Whenever you hear someone mention "deus ex machina" you can think of the ending of this movie/story. Basically it's a insurmountable problem that kinda just "meh"'s out from some unexpected & seemingly out-of-nowhere resolution.
But, hey, that's how HG Wells wrote it, and I think it was a pretty amazing ending for it's time. It's just too bad more modern audiences (i.e. post WW2) would rather just see the bad guy explode.
Based on the end discussion I'd really love to see them watch District 9. Maybe throw in Cloverfield at some point too.
hobocamp
2025-08-17 10:40:13 +0000 UTC
I think this was a point where Tom Cruise had been over saturated for a while and his whole thing with Scientology was starting to creep into public awareness. This movie was made in 2005, and I think that same year is when he was jumping up and down on Oprah's couch.
This is also when South Park released their Scientology episode Trapped in the Closet, so people just wanted to judge the film harshly because of the climate around Tom Cruise at that time.
Oz
2025-08-11 12:47:18 +0000 UTC
It was always my assumption that the roots they were spreading around was them starting to terriform(aeriform?) the earth so it was more habitable for them and blood was just an ingredient/protein.
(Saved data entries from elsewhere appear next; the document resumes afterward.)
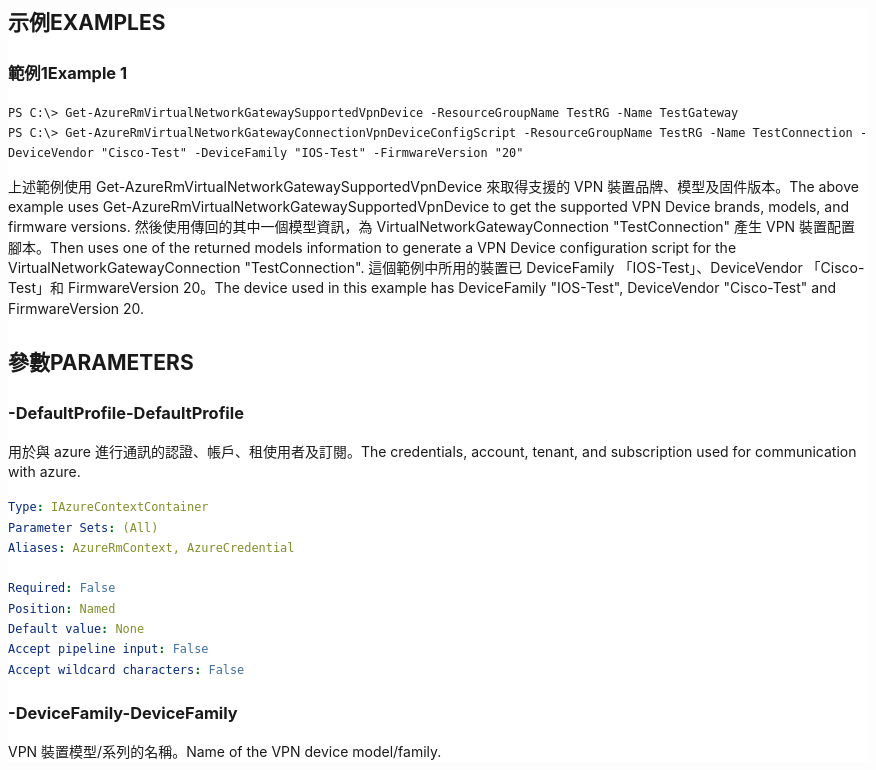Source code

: ## <span data-ttu-id="2cdbf-109">示例</span><span class="sxs-lookup"><span data-stu-id="2cdbf-109">EXAMPLES</span></span>

### <span data-ttu-id="2cdbf-110">範例1</span><span class="sxs-lookup"><span data-stu-id="2cdbf-110">Example 1</span></span>
```
PS C:\> Get-AzureRmVirtualNetworkGatewaySupportedVpnDevice -ResourceGroupName TestRG -Name TestGateway
PS C:\> Get-AzureRmVirtualNetworkGatewayConnectionVpnDeviceConfigScript -ResourceGroupName TestRG -Name TestConnection -DeviceVendor "Cisco-Test" -DeviceFamily "IOS-Test" -FirmwareVersion "20"
```

<span data-ttu-id="2cdbf-111">上述範例使用 Get-AzureRmVirtualNetworkGatewaySupportedVpnDevice 來取得支援的 VPN 裝置品牌、模型及固件版本。</span><span class="sxs-lookup"><span data-stu-id="2cdbf-111">The above example uses Get-AzureRmVirtualNetworkGatewaySupportedVpnDevice to get the supported VPN Device brands, models, and firmware versions.</span></span>
<span data-ttu-id="2cdbf-112">然後使用傳回的其中一個模型資訊，為 VirtualNetworkGatewayConnection "TestConnection" 產生 VPN 裝置配置腳本。</span><span class="sxs-lookup"><span data-stu-id="2cdbf-112">Then uses one of the returned models information to generate a VPN Device configuration script for the VirtualNetworkGatewayConnection "TestConnection".</span></span> <span data-ttu-id="2cdbf-113">這個範例中所用的裝置已 DeviceFamily 「IOS-Test」、DeviceVendor 「Cisco-Test」和 FirmwareVersion 20。</span><span class="sxs-lookup"><span data-stu-id="2cdbf-113">The device used in this example has DeviceFamily "IOS-Test", DeviceVendor "Cisco-Test" and FirmwareVersion 20.</span></span>

## <span data-ttu-id="2cdbf-114">參數</span><span class="sxs-lookup"><span data-stu-id="2cdbf-114">PARAMETERS</span></span>

### <span data-ttu-id="2cdbf-115">-DefaultProfile</span><span class="sxs-lookup"><span data-stu-id="2cdbf-115">-DefaultProfile</span></span>
<span data-ttu-id="2cdbf-116">用於與 azure 進行通訊的認證、帳戶、租使用者及訂閱。</span><span class="sxs-lookup"><span data-stu-id="2cdbf-116">The credentials, account, tenant, and subscription used for communication with azure.</span></span>

```yaml
Type: IAzureContextContainer
Parameter Sets: (All)
Aliases: AzureRmContext, AzureCredential

Required: False
Position: Named
Default value: None
Accept pipeline input: False
Accept wildcard characters: False
```

### <span data-ttu-id="2cdbf-117">-DeviceFamily</span><span class="sxs-lookup"><span data-stu-id="2cdbf-117">-DeviceFamily</span></span>
<span data-ttu-id="2cdbf-118">VPN 裝置模型/系列的名稱。</span><span class="sxs-lookup"><span data-stu-id="2cdbf-118">Name of the VPN device model/family.</span></span>
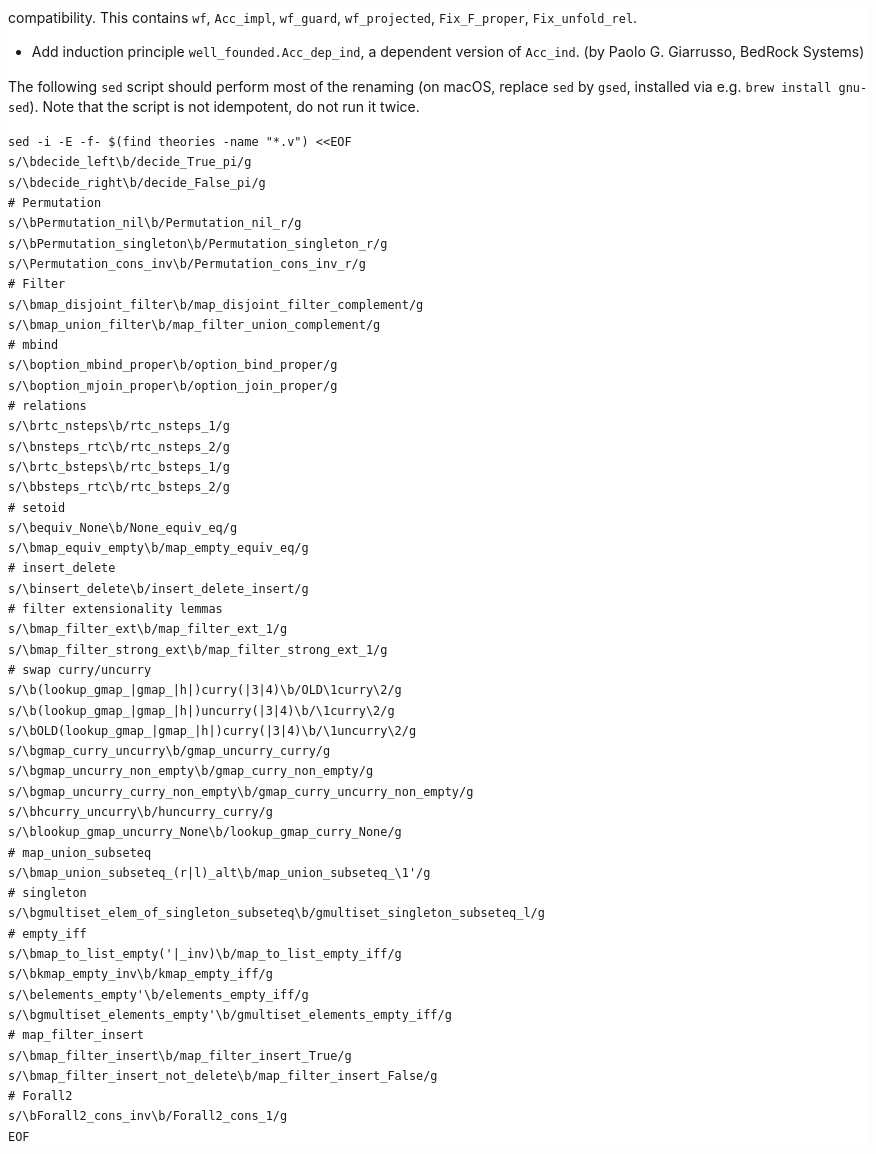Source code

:   compatibility. This contains `wf`, `Acc_impl`, `wf_guard`,
  `wf_projected`, `Fix_F_proper`, `Fix_unfold_rel`.
- Add induction principle `well_founded.Acc_dep_ind`, a dependent
  version of `Acc_ind`. (by Paolo G. Giarrusso, BedRock Systems)

The following `sed` script should perform most of the renaming
(on macOS, replace `sed` by `gsed`, installed via e.g. `brew install gnu-sed`).
Note that the script is not idempotent, do not run it twice.
```
sed -i -E -f- $(find theories -name "*.v") <<EOF
s/\bdecide_left\b/decide_True_pi/g
s/\bdecide_right\b/decide_False_pi/g
# Permutation
s/\bPermutation_nil\b/Permutation_nil_r/g
s/\bPermutation_singleton\b/Permutation_singleton_r/g
s/\Permutation_cons_inv\b/Permutation_cons_inv_r/g
# Filter
s/\bmap_disjoint_filter\b/map_disjoint_filter_complement/g
s/\bmap_union_filter\b/map_filter_union_complement/g
# mbind
s/\boption_mbind_proper\b/option_bind_proper/g
s/\boption_mjoin_proper\b/option_join_proper/g
# relations
s/\brtc_nsteps\b/rtc_nsteps_1/g
s/\bnsteps_rtc\b/rtc_nsteps_2/g
s/\brtc_bsteps\b/rtc_bsteps_1/g
s/\bbsteps_rtc\b/rtc_bsteps_2/g
# setoid
s/\bequiv_None\b/None_equiv_eq/g
s/\bmap_equiv_empty\b/map_empty_equiv_eq/g
# insert_delete
s/\binsert_delete\b/insert_delete_insert/g
# filter extensionality lemmas
s/\bmap_filter_ext\b/map_filter_ext_1/g
s/\bmap_filter_strong_ext\b/map_filter_strong_ext_1/g
# swap curry/uncurry
s/\b(lookup_gmap_|gmap_|h|)curry(|3|4)\b/OLD\1curry\2/g
s/\b(lookup_gmap_|gmap_|h|)uncurry(|3|4)\b/\1curry\2/g
s/\bOLD(lookup_gmap_|gmap_|h|)curry(|3|4)\b/\1uncurry\2/g
s/\bgmap_curry_uncurry\b/gmap_uncurry_curry/g
s/\bgmap_uncurry_non_empty\b/gmap_curry_non_empty/g
s/\bgmap_uncurry_curry_non_empty\b/gmap_curry_uncurry_non_empty/g
s/\bhcurry_uncurry\b/huncurry_curry/g
s/\blookup_gmap_uncurry_None\b/lookup_gmap_curry_None/g
# map_union_subseteq
s/\bmap_union_subseteq_(r|l)_alt\b/map_union_subseteq_\1'/g
# singleton
s/\bgmultiset_elem_of_singleton_subseteq\b/gmultiset_singleton_subseteq_l/g
# empty_iff
s/\bmap_to_list_empty('|_inv)\b/map_to_list_empty_iff/g
s/\bkmap_empty_inv\b/kmap_empty_iff/g
s/\belements_empty'\b/elements_empty_iff/g
s/\bgmultiset_elements_empty'\b/gmultiset_elements_empty_iff/g
# map_filter_insert
s/\bmap_filter_insert\b/map_filter_insert_True/g
s/\bmap_filter_insert_not_delete\b/map_filter_insert_False/g
# Forall2
s/\bForall2_cons_inv\b/Forall2_cons_1/g
EOF
```
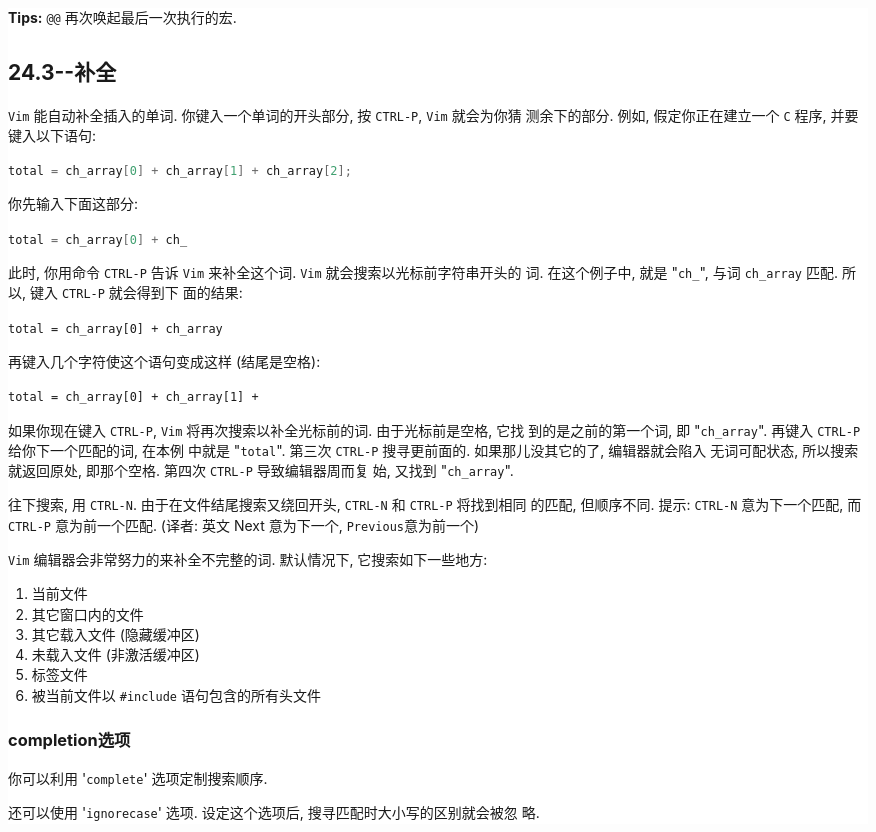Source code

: **Tips:** `@@` 再次唤起最后一次执行的宏.

## 24.3--补全

`Vim` 能自动补全插入的单词. 你键入一个单词的开头部分, 按 `CTRL-P`, `Vim` 就会为你猜
测余下的部分.
例如, 假定你正在建立一个 `C` 程序, 并要键入以下语句:

```c
total = ch_array[0] + ch_array[1] + ch_array[2];
```

你先输入下面这部分:

```c
total = ch_array[0] + ch_
```

此时, 你用命令 `CTRL-P` 告诉 `Vim` 来补全这个词. `Vim` 就会搜索以光标前字符串开头的
词. 在这个例子中, 就是 "`ch_`", 与词 `ch_array` 匹配. 所以, 键入 `CTRL-P` 就会得到下
面的结果:

```vim
total = ch_array[0] + ch_array
```

再键入几个字符使这个语句变成这样 (结尾是空格):

```vim
total = ch_array[0] + ch_array[1] +
```

如果你现在键入 `CTRL-P`, `Vim` 将再次搜索以补全光标前的词. 由于光标前是空格, 它找
到的是之前的第一个词, 即 "`ch_array`". 再键入 `CTRL-P` 给你下一个匹配的词, 在本例
中就是 "`total`". 第三次 `CTRL-P` 搜寻更前面的. 如果那儿没其它的了, 编辑器就会陷入
无词可配状态, 所以搜索就返回原处, 即那个空格. 第四次 `CTRL-P` 导致编辑器周而复
始, 又找到 "`ch_array`".

往下搜索, 用 `CTRL-N`. 由于在文件结尾搜索又绕回开头, `CTRL-N` 和 `CTRL-P` 将找到相同
的匹配, 但顺序不同. 提示: `CTRL-N` 意为下一个匹配, 而 `CTRL-P` 意为前一个匹配.
(译者: 英文 Next 意为下一个, `Previous`意为前一个)

`Vim` 编辑器会非常努力的来补全不完整的词. 默认情况下, 它搜索如下一些地方:

1. 当前文件
1. 其它窗口内的文件
1. 其它载入文件 (隐藏缓冲区)
1. 未载入文件 (非激活缓冲区)
1. 标签文件
1. 被当前文件以 `#include` 语句包含的所有头文件

### completion选项

你可以利用 '`complete`' 选项定制搜索顺序.

还可以使用 '`ignorecase`' 选项. 设定这个选项后, 搜寻匹配时大小写的区别就会被忽
略.


[jianshu]: https://www.jianshu.com/p/1adced676d79
[notepad++]: https://github.com/notepad-plus-plus/notepad-plus-plus
[Vim 实操教程]: https://github.com/dofy/learn-vim
[vim作者写的教程]: http://vimcdoc.sourceforge.net/doc/usr_toc.html
[简明Vim练级攻略]: https://coolshell.cn/articles/5426.html
[每日一Vim]: https://liuzhijun.iteye.com/category/270228
[vim教程网]: https://vimjc.com/
[分词]: https://blog.csdn.net/qq_32458499/article/details/78949231
[空字符]: https://zhidao.baidu.com/question/490512756331303652.html
[缓冲区]: https://github.com/wsdjeg/vim-galore-zh_cn#%E7%BC%93%E5%86%B2%E5%8C%BA%E7%AA%97%E5%8F%A3%E6%A0%87%E7%AD%BE
[寄存器]: https://github.com/wsdjeg/vim-galore-zh_cn#%E5%AF%84%E5%AD%98%E5%99%A8
[ Vim怎么显示空格, Tab制表符, 行尾换行符等非打印字符]: https://vimjc.com/vim-display-unprintable-character.html
[Vim自动缩进配置, 原理和tab键替换空格]: https://vimjc.com/vim-indent.html
[vim tab设置为4个空格]: https://blog.csdn.net/jiang1013nan/article/details/6298727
I liked that there was no magical macguffin' or secret weapon that was the key to beating them, like in most alien invasion stories.
Patrick
2025-08-11 12:32:49 +0000 UTC
That imdb score is bs.. A rare inaccuracy though. This was a good film, you can tell it's made by the greatest living director
James Thompson
2025-08-11 04:17:18 +0000 UTC
I think they were using the blood as fuel instead of taking the earth's resources; they used one that they were going to kill anyway. But I don't know; it's my best guess.